Throughout history, this doubt has been quite reasonable.
At the end of the Paleolithic Era, just before the Agricultural Revolution ushered in the Neolithic, when everybody ate three meals a day of meat, the life expectancy of a human who had survived childhood (infant mortality was around 80%) was 50-55 years. Then civilization was founded. Raising animals for their meat is a very inefficient use of land. When communities started growing to the size that we would call genuine "cities," it took a lot of farmland to feed all those people meat. Remember, there was no transportation technology yet. No wheels, no carts, no oxen, goats or horses to pull them. Everything had to be carried by hand, or on a travois, a triangle of sticks that people put over their shoulders and let one point drag on the ground. Imagine not just growing enough pigs, chickens or cattle to feed all the people in a city, and then imagine
getting the meat to them before it spoiled. Sure, they could dry the meat, but that just made the process even slower and more complicated.
Instead of growing crops to feed the cattle, it was much more efficient to feed the crops to the humans. Bread (or rice, corn, or whatever grain was growing in a particular region) became a staple. Augmented with a little bit of milk or eggs (which are much more efficient use of the land and which also can be kept longer than meat), humans had their full complement of protein.
However, people in the Bronze Age and even the Iron Age knew nothing about vitamins and minerals. People could survive for quite a while on grains with a little dairy, but their bodies began to break down before long.
Bottom line? Starting with the 50-55 year adult life expectancy of the Stone Age, the life expectancy of a surviving adult in the Roman empire was
less than 30 years. Of course the nobility got lots of meat and they lived longer, but the peasants and slaves did not.
So if you think we eat bad now, look how far we've come from the Romans.
If pandas can exist on bamboo, then we ought to do fine on just about any protein source, with a few fruits, grains and vegetables to supplement it.

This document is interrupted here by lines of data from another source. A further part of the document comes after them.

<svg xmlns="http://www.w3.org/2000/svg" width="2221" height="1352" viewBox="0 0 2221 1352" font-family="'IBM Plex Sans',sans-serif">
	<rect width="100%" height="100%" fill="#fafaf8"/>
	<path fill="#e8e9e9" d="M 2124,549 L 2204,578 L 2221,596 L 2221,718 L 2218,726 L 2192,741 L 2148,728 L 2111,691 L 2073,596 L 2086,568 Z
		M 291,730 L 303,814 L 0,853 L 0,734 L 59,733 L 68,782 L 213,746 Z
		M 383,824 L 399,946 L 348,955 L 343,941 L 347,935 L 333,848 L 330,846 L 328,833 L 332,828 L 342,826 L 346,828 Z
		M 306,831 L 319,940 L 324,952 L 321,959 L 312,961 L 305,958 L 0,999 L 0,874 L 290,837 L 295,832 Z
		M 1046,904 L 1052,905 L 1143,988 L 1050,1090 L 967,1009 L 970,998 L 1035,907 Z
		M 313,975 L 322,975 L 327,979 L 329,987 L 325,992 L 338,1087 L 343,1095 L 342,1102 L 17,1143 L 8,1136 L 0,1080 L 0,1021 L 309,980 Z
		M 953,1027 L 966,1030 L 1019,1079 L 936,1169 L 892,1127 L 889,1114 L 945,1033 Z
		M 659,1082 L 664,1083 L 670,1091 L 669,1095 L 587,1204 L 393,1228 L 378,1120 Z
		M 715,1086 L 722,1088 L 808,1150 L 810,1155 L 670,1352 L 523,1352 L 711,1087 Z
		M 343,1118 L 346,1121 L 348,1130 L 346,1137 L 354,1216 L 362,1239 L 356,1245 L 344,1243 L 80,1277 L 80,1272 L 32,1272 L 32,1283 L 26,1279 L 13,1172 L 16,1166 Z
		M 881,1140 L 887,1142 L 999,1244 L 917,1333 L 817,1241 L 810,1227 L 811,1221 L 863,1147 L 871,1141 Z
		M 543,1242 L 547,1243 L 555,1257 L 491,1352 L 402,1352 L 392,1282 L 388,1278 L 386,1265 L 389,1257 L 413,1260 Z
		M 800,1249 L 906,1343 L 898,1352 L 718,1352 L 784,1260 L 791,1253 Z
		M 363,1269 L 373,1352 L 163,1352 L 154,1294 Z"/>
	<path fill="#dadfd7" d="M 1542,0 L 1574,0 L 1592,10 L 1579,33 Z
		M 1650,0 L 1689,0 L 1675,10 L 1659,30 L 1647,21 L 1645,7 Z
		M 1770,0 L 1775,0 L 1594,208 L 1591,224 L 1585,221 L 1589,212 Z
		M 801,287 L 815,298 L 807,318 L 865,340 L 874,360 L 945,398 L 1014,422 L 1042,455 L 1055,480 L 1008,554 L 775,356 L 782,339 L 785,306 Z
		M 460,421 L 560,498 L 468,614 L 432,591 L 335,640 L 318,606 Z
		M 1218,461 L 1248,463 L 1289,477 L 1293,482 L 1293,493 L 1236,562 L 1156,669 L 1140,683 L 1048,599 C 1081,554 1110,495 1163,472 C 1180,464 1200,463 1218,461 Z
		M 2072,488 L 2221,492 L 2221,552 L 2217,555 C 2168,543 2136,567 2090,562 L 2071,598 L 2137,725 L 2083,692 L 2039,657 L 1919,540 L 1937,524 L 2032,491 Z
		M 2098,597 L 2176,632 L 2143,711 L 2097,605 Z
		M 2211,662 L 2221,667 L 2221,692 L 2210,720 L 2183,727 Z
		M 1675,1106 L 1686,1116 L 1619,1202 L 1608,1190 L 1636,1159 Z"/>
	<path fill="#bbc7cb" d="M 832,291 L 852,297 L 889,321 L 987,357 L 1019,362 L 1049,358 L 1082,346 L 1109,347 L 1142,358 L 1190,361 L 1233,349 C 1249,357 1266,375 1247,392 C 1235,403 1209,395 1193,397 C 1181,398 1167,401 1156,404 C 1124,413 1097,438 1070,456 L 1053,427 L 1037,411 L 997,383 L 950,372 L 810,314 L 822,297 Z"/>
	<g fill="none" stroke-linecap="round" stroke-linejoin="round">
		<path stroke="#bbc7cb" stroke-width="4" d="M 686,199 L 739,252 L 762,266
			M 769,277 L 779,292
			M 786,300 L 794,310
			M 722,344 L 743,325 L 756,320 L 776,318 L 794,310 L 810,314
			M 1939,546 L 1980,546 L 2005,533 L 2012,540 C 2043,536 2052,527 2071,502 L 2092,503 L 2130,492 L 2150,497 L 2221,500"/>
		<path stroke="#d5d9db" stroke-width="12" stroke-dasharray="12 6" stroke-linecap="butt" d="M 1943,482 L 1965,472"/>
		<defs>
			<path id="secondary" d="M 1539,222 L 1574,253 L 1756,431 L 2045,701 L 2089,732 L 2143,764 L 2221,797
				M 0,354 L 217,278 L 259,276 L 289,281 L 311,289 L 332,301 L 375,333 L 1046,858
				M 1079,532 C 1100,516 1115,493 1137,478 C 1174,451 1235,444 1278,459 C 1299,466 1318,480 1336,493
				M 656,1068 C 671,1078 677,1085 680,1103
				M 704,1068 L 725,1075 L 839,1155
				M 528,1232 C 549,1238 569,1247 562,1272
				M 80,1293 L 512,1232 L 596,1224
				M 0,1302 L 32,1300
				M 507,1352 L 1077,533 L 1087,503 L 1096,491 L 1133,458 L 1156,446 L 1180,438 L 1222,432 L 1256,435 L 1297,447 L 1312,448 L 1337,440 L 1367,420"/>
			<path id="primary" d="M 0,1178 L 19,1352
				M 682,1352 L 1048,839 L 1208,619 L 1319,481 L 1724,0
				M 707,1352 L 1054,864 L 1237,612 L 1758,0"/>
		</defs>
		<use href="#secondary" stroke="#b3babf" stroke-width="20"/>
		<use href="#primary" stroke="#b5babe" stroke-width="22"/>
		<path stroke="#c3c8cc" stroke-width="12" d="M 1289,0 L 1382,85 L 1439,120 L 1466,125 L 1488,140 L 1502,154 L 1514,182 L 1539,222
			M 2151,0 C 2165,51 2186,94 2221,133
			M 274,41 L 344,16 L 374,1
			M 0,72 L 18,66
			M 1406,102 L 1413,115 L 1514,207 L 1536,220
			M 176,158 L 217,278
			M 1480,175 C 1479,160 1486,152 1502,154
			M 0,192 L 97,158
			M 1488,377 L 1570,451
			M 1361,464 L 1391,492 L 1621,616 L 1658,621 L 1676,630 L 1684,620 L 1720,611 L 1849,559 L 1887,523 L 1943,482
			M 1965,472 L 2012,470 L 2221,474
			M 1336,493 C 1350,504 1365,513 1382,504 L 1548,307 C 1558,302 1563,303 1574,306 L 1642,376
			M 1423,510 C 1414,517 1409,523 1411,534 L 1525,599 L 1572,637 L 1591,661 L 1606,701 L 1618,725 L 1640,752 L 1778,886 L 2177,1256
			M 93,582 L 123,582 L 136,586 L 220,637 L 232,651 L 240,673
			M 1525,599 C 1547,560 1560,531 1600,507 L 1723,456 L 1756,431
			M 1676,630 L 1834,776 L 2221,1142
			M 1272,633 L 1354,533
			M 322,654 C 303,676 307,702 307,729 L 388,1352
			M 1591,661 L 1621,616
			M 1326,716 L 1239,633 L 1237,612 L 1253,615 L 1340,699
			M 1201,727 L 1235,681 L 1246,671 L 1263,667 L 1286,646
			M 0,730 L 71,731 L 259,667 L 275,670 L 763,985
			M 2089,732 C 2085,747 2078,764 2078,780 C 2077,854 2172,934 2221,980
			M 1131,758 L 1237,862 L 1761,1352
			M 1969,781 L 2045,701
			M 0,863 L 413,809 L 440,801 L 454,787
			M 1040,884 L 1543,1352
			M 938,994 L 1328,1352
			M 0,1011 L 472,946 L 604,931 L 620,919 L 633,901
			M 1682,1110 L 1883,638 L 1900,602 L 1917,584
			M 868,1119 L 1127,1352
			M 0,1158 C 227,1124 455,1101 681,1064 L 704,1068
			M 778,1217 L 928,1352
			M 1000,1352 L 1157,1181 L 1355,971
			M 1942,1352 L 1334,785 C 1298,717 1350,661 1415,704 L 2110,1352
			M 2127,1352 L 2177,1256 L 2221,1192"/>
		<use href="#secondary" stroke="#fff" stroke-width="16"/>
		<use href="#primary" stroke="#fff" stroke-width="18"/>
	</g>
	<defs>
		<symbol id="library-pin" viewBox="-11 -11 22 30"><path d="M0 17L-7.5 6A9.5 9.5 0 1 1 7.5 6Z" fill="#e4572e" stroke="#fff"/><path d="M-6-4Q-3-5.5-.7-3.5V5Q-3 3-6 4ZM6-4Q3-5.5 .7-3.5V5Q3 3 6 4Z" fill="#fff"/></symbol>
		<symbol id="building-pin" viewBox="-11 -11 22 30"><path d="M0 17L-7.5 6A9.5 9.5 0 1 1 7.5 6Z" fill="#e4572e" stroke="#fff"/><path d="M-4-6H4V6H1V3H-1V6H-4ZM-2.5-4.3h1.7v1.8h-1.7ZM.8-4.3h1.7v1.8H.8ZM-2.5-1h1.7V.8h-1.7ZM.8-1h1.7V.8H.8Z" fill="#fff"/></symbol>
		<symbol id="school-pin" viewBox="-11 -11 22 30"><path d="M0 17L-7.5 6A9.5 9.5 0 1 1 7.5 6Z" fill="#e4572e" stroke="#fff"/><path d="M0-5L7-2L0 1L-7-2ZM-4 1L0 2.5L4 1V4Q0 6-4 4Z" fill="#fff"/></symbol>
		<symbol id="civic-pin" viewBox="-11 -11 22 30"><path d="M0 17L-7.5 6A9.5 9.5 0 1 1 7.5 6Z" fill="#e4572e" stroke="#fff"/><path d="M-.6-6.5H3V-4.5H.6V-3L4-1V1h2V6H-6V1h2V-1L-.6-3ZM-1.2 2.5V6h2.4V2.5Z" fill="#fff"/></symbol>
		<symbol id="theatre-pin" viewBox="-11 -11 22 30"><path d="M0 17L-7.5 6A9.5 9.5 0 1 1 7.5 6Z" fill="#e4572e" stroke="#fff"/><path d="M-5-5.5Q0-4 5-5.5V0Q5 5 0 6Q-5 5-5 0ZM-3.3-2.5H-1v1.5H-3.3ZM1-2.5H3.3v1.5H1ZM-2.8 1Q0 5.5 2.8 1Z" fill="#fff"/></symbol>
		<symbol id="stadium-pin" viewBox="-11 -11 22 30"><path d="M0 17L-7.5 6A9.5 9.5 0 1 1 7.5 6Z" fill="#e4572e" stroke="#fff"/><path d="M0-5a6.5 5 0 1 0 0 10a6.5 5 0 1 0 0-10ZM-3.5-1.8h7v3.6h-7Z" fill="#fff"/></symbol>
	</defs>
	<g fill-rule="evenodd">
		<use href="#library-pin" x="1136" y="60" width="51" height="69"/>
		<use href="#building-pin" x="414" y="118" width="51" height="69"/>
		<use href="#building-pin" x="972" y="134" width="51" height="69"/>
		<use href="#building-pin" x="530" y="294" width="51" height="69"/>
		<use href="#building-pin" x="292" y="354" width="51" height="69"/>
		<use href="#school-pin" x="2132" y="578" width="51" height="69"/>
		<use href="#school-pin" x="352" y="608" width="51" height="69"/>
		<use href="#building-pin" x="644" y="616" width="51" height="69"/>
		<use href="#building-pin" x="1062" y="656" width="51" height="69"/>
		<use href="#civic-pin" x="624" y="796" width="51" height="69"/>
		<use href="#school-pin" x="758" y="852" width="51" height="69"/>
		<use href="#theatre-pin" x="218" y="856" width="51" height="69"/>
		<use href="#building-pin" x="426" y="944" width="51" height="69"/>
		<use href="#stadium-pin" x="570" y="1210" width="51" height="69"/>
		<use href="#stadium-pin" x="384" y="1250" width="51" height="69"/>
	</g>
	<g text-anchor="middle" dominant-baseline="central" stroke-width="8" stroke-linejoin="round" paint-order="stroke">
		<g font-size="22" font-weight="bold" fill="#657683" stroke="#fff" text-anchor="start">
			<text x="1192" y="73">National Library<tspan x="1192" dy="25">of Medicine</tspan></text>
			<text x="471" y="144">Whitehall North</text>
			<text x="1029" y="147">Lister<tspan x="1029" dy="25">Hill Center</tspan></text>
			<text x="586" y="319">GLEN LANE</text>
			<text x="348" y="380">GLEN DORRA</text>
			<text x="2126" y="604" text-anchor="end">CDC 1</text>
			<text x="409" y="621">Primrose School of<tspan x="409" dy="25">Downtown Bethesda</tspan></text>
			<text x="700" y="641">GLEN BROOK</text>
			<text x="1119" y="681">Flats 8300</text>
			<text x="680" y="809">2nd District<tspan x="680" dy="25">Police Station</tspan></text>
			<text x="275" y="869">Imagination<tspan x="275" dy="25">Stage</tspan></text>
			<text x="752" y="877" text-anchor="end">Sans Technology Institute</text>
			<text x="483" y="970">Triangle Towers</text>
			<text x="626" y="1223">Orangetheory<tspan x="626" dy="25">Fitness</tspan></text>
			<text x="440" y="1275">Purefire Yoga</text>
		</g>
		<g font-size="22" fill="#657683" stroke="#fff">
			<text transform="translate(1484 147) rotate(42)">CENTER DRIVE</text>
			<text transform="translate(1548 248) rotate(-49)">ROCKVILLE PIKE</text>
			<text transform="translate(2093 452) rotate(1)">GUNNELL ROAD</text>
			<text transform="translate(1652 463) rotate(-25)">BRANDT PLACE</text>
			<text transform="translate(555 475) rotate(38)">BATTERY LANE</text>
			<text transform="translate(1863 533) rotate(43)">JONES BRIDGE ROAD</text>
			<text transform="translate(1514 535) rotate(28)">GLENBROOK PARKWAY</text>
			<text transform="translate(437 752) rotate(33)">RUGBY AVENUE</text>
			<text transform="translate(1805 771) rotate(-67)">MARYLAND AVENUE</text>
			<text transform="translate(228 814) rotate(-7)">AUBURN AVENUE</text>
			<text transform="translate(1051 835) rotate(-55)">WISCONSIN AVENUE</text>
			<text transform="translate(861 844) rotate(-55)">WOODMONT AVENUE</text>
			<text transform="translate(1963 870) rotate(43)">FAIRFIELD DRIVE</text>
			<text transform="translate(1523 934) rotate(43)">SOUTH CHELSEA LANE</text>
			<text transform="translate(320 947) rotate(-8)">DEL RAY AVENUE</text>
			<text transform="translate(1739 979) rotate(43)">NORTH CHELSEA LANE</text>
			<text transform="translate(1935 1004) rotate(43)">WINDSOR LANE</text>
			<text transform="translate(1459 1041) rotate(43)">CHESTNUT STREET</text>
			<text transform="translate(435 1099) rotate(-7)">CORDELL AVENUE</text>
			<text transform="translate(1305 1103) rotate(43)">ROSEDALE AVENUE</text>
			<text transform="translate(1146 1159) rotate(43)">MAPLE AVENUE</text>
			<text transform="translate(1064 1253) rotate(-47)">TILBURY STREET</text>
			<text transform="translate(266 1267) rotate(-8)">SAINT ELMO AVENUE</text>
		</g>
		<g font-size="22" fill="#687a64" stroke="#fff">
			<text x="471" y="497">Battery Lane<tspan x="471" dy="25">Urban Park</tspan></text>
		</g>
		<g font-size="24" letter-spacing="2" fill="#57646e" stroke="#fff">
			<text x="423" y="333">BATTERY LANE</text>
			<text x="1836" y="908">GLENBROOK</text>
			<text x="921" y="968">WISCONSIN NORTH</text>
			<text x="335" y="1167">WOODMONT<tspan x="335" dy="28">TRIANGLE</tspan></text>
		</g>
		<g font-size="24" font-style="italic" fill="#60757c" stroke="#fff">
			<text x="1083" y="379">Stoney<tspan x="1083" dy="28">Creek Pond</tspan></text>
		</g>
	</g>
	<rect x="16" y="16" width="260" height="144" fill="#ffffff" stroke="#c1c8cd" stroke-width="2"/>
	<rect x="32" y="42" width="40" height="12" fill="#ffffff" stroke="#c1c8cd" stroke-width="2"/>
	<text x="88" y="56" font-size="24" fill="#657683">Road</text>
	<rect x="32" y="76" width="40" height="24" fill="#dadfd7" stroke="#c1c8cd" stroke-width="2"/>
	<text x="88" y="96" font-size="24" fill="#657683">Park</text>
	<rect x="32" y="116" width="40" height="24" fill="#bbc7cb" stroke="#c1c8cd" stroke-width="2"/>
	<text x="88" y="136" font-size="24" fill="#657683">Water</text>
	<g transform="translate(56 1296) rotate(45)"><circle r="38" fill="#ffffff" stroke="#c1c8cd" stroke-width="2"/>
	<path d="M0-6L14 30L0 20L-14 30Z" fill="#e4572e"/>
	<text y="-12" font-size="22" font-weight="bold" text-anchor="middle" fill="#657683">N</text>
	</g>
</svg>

As for the pandas, they are a species of bear, but they're as different from all other bears as we are different from all other apes. All other bears are carnivores, although most of them are lazy-asses and will scavenge bread and pasta from your trash if its convenient. But just as we changed from herbivores to carnivores, pandas did just the opposite and changed from carnivores to herbivores. That change is much more complicated! Digesting plant tissue is a much more complex process than digesting meat: the very same tissue we ourselves are made of so the molecules just slide right in there. As a result, pandas can digest
only bamboo. They evolved for its particular kind of cellulose. Their gut has exactly the right chemistry to nurture exactly the right bacteria that have the secret skills to break down the specific kind of cellulose in bamboo and turn it into protein and starch.
So don't be envious of the panda. If some horrible pest gets loose and kills all the world's bamboo forests, pandas will become extinct.
In other words, this need for something else, or the fear of a nutritional imbalance, must be some kind of delusion.
I hope you understand now why that is not correct.